Requirement:
Nothing but the lines from the start of the entries through the line holding "11: (21, 211, 3.54)" is to be repeated, exactly and with pictures excluded.
*****
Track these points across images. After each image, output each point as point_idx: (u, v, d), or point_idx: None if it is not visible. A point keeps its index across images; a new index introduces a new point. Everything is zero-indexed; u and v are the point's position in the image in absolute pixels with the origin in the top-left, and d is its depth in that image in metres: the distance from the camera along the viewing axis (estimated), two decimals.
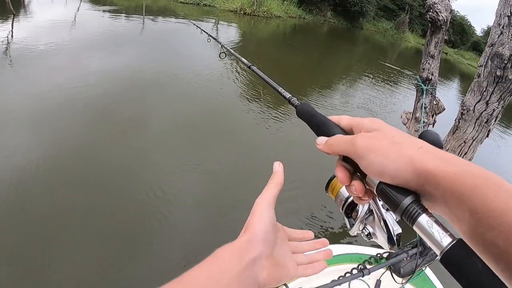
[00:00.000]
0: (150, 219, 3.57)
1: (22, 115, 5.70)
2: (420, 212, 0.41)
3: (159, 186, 4.10)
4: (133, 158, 4.66)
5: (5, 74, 7.81)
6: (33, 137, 5.11)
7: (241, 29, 16.78)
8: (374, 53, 16.68)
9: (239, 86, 8.09)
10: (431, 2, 3.69)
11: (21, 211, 3.54)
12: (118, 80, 7.44)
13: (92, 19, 15.49)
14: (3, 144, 4.83)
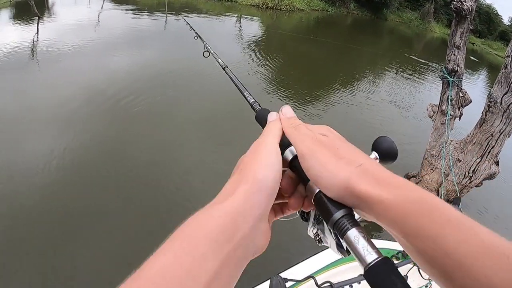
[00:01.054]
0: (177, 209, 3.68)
1: (50, 113, 5.91)
2: (349, 226, 0.42)
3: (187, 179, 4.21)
4: (161, 153, 4.78)
5: (33, 74, 8.06)
6: (63, 134, 5.29)
7: (264, 23, 16.79)
8: (399, 45, 16.43)
9: (268, 78, 8.13)
10: None
11: (58, 200, 3.73)
12: (145, 77, 7.58)
13: (116, 18, 15.73)
14: (39, 141, 5.05)
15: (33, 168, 4.42)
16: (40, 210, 3.66)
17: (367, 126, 6.17)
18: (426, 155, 4.34)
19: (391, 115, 6.76)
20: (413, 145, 5.66)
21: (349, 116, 6.55)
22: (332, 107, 6.75)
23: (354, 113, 6.67)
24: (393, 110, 7.08)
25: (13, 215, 3.60)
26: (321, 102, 6.94)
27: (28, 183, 4.16)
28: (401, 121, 6.69)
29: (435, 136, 4.16)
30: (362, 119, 6.44)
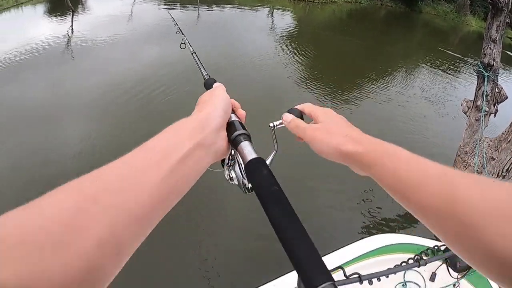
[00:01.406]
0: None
1: (84, 104, 6.19)
2: (242, 140, 0.62)
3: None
4: None
5: (68, 66, 8.36)
6: (96, 123, 5.55)
7: (296, 15, 16.76)
8: (433, 38, 16.09)
9: (299, 71, 8.18)
10: None
11: None
12: (178, 70, 7.71)
13: (148, 11, 15.94)
14: (73, 128, 5.32)
15: (67, 153, 4.70)
16: None
17: (398, 123, 6.16)
18: (459, 152, 4.31)
19: (424, 111, 6.71)
20: (446, 141, 5.63)
21: (380, 112, 6.55)
22: (363, 102, 6.79)
23: (386, 109, 6.67)
24: (426, 106, 7.02)
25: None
26: (352, 97, 6.96)
27: (62, 167, 4.43)
28: (434, 118, 6.64)
29: (469, 132, 4.12)
30: (394, 115, 6.42)
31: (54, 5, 20.22)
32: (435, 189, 0.48)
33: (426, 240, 1.96)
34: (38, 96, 6.77)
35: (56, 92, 6.93)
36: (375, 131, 4.78)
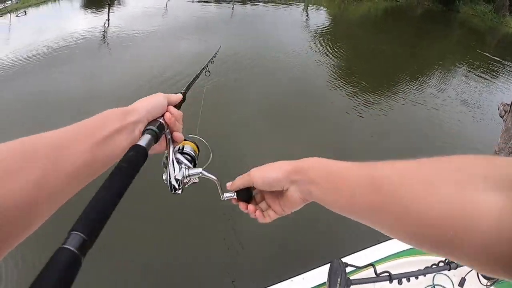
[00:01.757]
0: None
1: (120, 95, 6.45)
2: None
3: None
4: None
5: (104, 58, 8.63)
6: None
7: (331, 12, 16.67)
8: (471, 39, 15.74)
9: (331, 68, 8.20)
10: None
11: None
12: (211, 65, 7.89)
13: (183, 6, 16.11)
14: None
15: None
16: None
17: (431, 126, 6.11)
18: None
19: (458, 115, 6.62)
20: (480, 146, 5.57)
21: (413, 114, 6.52)
22: (397, 104, 6.74)
23: (419, 111, 6.62)
24: (460, 110, 6.93)
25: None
26: (385, 97, 6.94)
27: None
28: (468, 121, 6.55)
29: (505, 137, 4.01)
30: (427, 118, 6.38)
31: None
32: (360, 176, 0.59)
33: None
34: (73, 87, 7.07)
35: (92, 83, 7.21)
36: (406, 134, 4.78)
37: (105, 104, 4.37)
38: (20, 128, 5.65)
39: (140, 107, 0.74)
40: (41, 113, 6.21)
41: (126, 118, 0.68)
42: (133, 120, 0.70)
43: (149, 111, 0.75)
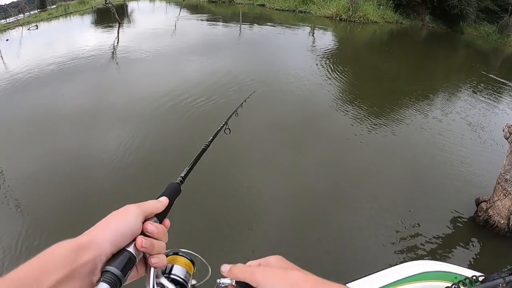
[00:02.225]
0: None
1: (129, 112, 6.66)
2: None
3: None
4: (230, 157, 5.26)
5: (112, 75, 8.92)
6: (139, 130, 6.07)
7: (337, 35, 17.05)
8: (475, 60, 15.91)
9: (337, 90, 8.37)
10: None
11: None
12: (217, 84, 8.07)
13: (191, 26, 16.57)
14: (119, 134, 6.00)
15: (105, 159, 5.11)
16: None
17: (434, 150, 6.19)
18: (499, 179, 4.21)
19: (463, 140, 6.65)
20: (485, 168, 5.65)
21: (416, 138, 6.59)
22: (400, 127, 6.80)
23: (423, 136, 6.69)
24: (465, 133, 6.98)
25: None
26: (390, 121, 7.03)
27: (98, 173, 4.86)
28: (473, 144, 6.60)
29: (511, 159, 4.07)
30: (431, 142, 6.47)
31: (101, 17, 21.39)
32: None
33: (463, 269, 1.88)
34: (81, 102, 7.33)
35: (100, 99, 7.45)
36: (409, 157, 4.93)
37: (110, 120, 4.64)
38: (25, 141, 5.92)
39: (100, 238, 0.57)
40: (48, 125, 6.49)
41: (77, 258, 0.53)
42: (88, 259, 0.54)
43: (113, 242, 0.58)
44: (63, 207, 4.22)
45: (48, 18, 23.20)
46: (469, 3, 23.97)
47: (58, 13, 24.60)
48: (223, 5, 25.76)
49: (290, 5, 23.22)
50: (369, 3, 21.74)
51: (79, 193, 4.46)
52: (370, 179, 5.04)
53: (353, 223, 4.17)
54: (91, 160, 5.20)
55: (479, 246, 3.99)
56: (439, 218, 4.33)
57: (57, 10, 26.14)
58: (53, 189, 4.58)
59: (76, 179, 4.76)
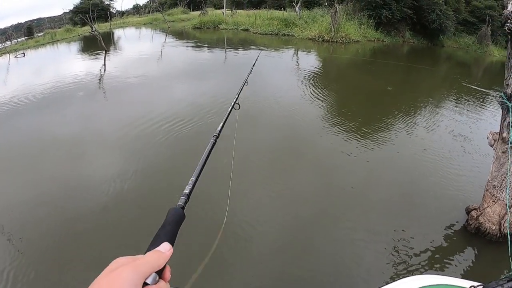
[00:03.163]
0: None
1: (116, 140, 6.65)
2: None
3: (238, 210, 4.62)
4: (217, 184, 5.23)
5: (99, 103, 8.94)
6: (125, 160, 5.97)
7: (321, 56, 17.25)
8: (457, 72, 16.18)
9: (320, 112, 8.41)
10: (508, 12, 3.54)
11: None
12: (204, 108, 8.09)
13: (177, 52, 16.78)
14: (104, 162, 5.90)
15: (93, 188, 5.04)
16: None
17: (422, 162, 6.17)
18: (487, 186, 4.20)
19: (449, 153, 6.59)
20: (473, 176, 5.66)
21: (405, 157, 6.47)
22: (388, 145, 6.78)
23: (412, 153, 6.59)
24: (451, 145, 6.95)
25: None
26: (377, 138, 7.03)
27: (86, 202, 4.75)
28: (459, 155, 6.58)
29: (497, 165, 4.06)
30: (419, 158, 6.41)
31: (87, 44, 21.61)
32: None
33: (462, 280, 1.90)
34: (68, 130, 7.27)
35: (86, 127, 7.41)
36: (397, 173, 4.93)
37: (97, 147, 4.60)
38: (10, 170, 5.81)
39: None
40: (34, 153, 6.38)
41: None
42: None
43: None
44: (51, 238, 4.10)
45: (35, 45, 23.46)
46: (448, 16, 24.57)
47: (45, 41, 24.89)
48: (208, 31, 26.16)
49: (273, 29, 23.72)
50: (351, 23, 22.25)
51: (67, 223, 4.34)
52: (360, 198, 4.98)
53: (344, 243, 4.10)
54: (79, 189, 5.05)
55: (474, 254, 3.96)
56: (431, 231, 4.29)
57: (44, 38, 26.48)
58: (38, 220, 4.45)
59: (64, 209, 4.63)
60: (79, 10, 35.67)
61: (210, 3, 50.90)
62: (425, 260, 3.80)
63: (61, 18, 46.29)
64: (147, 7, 50.67)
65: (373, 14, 23.17)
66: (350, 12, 23.57)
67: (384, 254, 3.87)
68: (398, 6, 23.30)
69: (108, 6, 41.36)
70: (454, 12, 26.05)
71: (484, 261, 3.90)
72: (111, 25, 29.82)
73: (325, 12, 23.90)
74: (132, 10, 52.14)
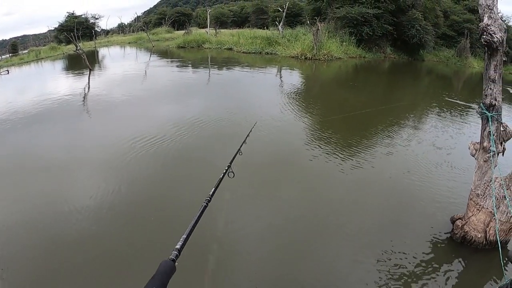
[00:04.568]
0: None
1: (95, 159, 6.61)
2: None
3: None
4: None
5: (83, 121, 8.82)
6: (107, 179, 5.78)
7: (304, 73, 17.42)
8: (438, 85, 16.44)
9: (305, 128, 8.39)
10: (484, 24, 3.64)
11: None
12: (188, 128, 8.05)
13: (161, 71, 16.81)
14: (88, 182, 5.70)
15: (76, 206, 4.90)
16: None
17: (410, 181, 6.06)
18: (471, 195, 4.25)
19: (433, 168, 6.55)
20: (456, 187, 5.67)
21: (390, 170, 6.38)
22: (372, 160, 6.73)
23: (396, 167, 6.53)
24: (435, 159, 6.91)
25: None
26: (362, 153, 7.00)
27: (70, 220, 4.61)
28: (443, 168, 6.56)
29: (479, 174, 4.12)
30: (403, 172, 6.35)
31: (72, 62, 21.50)
32: None
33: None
34: (51, 149, 7.13)
35: (70, 145, 7.26)
36: (382, 187, 4.88)
37: (83, 165, 4.48)
38: None
39: None
40: (18, 171, 6.22)
41: None
42: None
43: None
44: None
45: (19, 62, 23.32)
46: (427, 31, 25.10)
47: (30, 58, 24.79)
48: (192, 50, 26.29)
49: (256, 48, 23.92)
50: (332, 40, 22.54)
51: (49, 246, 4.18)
52: (346, 213, 4.90)
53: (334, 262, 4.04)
54: (61, 208, 4.93)
55: (462, 263, 3.92)
56: (418, 244, 4.23)
57: (29, 55, 26.36)
58: (20, 242, 4.28)
59: (44, 230, 4.48)
60: (64, 28, 35.71)
61: (194, 22, 51.49)
62: (415, 273, 3.72)
63: (46, 35, 46.28)
64: (132, 26, 50.91)
65: (354, 31, 23.57)
66: (332, 30, 23.92)
67: (372, 270, 3.82)
68: (378, 23, 23.75)
69: (93, 24, 41.44)
70: (433, 27, 26.65)
71: (472, 269, 3.87)
72: (96, 44, 29.73)
73: (308, 31, 24.20)
74: (117, 29, 52.36)
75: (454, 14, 30.92)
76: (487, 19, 3.67)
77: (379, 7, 23.73)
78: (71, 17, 38.32)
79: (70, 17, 38.48)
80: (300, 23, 31.71)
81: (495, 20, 3.64)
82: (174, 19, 47.83)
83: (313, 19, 23.83)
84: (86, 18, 40.21)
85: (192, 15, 54.20)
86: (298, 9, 39.13)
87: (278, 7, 36.11)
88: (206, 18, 34.14)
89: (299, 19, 35.88)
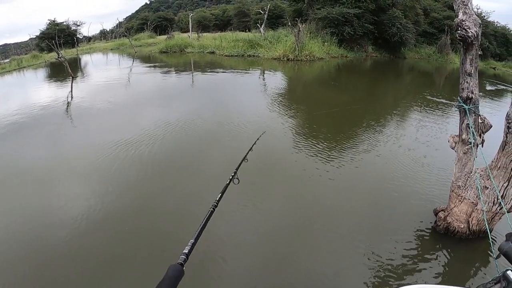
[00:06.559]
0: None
1: (83, 166, 6.38)
2: None
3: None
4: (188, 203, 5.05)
5: (67, 130, 8.68)
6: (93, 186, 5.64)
7: (287, 74, 17.42)
8: (420, 82, 16.57)
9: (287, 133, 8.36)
10: (459, 20, 3.71)
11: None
12: (174, 133, 7.99)
13: (144, 77, 16.68)
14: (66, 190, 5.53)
15: (62, 217, 4.77)
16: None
17: (393, 178, 6.03)
18: (453, 187, 4.30)
19: (414, 162, 6.63)
20: (440, 181, 5.73)
21: (373, 169, 6.35)
22: (355, 159, 6.69)
23: (379, 165, 6.51)
24: (415, 155, 6.99)
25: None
26: (345, 153, 6.97)
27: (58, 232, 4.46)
28: (421, 163, 6.60)
29: (459, 166, 4.17)
30: (386, 170, 6.33)
31: (54, 71, 21.22)
32: None
33: (447, 287, 1.88)
34: (35, 158, 6.87)
35: (53, 155, 7.10)
36: (366, 186, 4.86)
37: (68, 175, 4.32)
38: None
39: None
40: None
41: None
42: None
43: None
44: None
45: (1, 72, 22.93)
46: (408, 29, 25.39)
47: (11, 67, 24.37)
48: (175, 55, 26.11)
49: (238, 50, 23.88)
50: (314, 41, 22.62)
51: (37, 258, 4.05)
52: (330, 213, 4.83)
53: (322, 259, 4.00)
54: (46, 219, 4.78)
55: (447, 254, 3.91)
56: (404, 238, 4.26)
57: (10, 64, 25.91)
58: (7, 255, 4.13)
59: (32, 242, 4.33)
60: (45, 36, 35.12)
61: (177, 27, 51.21)
62: (402, 269, 3.70)
63: (27, 44, 45.53)
64: (113, 32, 50.39)
65: (336, 31, 23.73)
66: (313, 30, 24.02)
67: (358, 266, 3.80)
68: (359, 22, 23.95)
69: (74, 31, 40.77)
70: (414, 25, 26.99)
71: (457, 258, 3.88)
72: (78, 51, 29.38)
73: (289, 32, 24.25)
74: (99, 35, 51.78)
75: (434, 12, 31.36)
76: (462, 15, 3.72)
77: (360, 6, 23.96)
78: (52, 25, 37.72)
79: (52, 24, 37.88)
80: (282, 25, 31.82)
81: (470, 16, 3.69)
82: (156, 24, 47.50)
83: (295, 20, 23.87)
84: (68, 25, 39.61)
85: (174, 19, 53.91)
86: (280, 10, 39.31)
87: (260, 10, 36.13)
88: (188, 22, 33.94)
89: (281, 20, 36.04)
*****
Response to the exercise:
Track these points across images. After each image, output each point as point_idx: (u, v, d), or point_idx: None if it is not visible. A point keeps its index across images; a new index introduces a new point. Everything is zero-indexed; u and v are the point's position in the image in absolute pixels with the origin in the top-left, and d is its depth in that image in metres: the distance from the camera along the viewing axis (estimated), two decimals.
[00:00.000]
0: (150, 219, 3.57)
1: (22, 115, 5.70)
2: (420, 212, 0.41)
3: (159, 186, 4.10)
4: (133, 158, 4.66)
5: (5, 74, 7.81)
6: (33, 137, 5.11)
7: (241, 29, 16.78)
8: (374, 53, 16.68)
9: (239, 86, 8.09)
10: (431, 2, 3.69)
11: (21, 211, 3.54)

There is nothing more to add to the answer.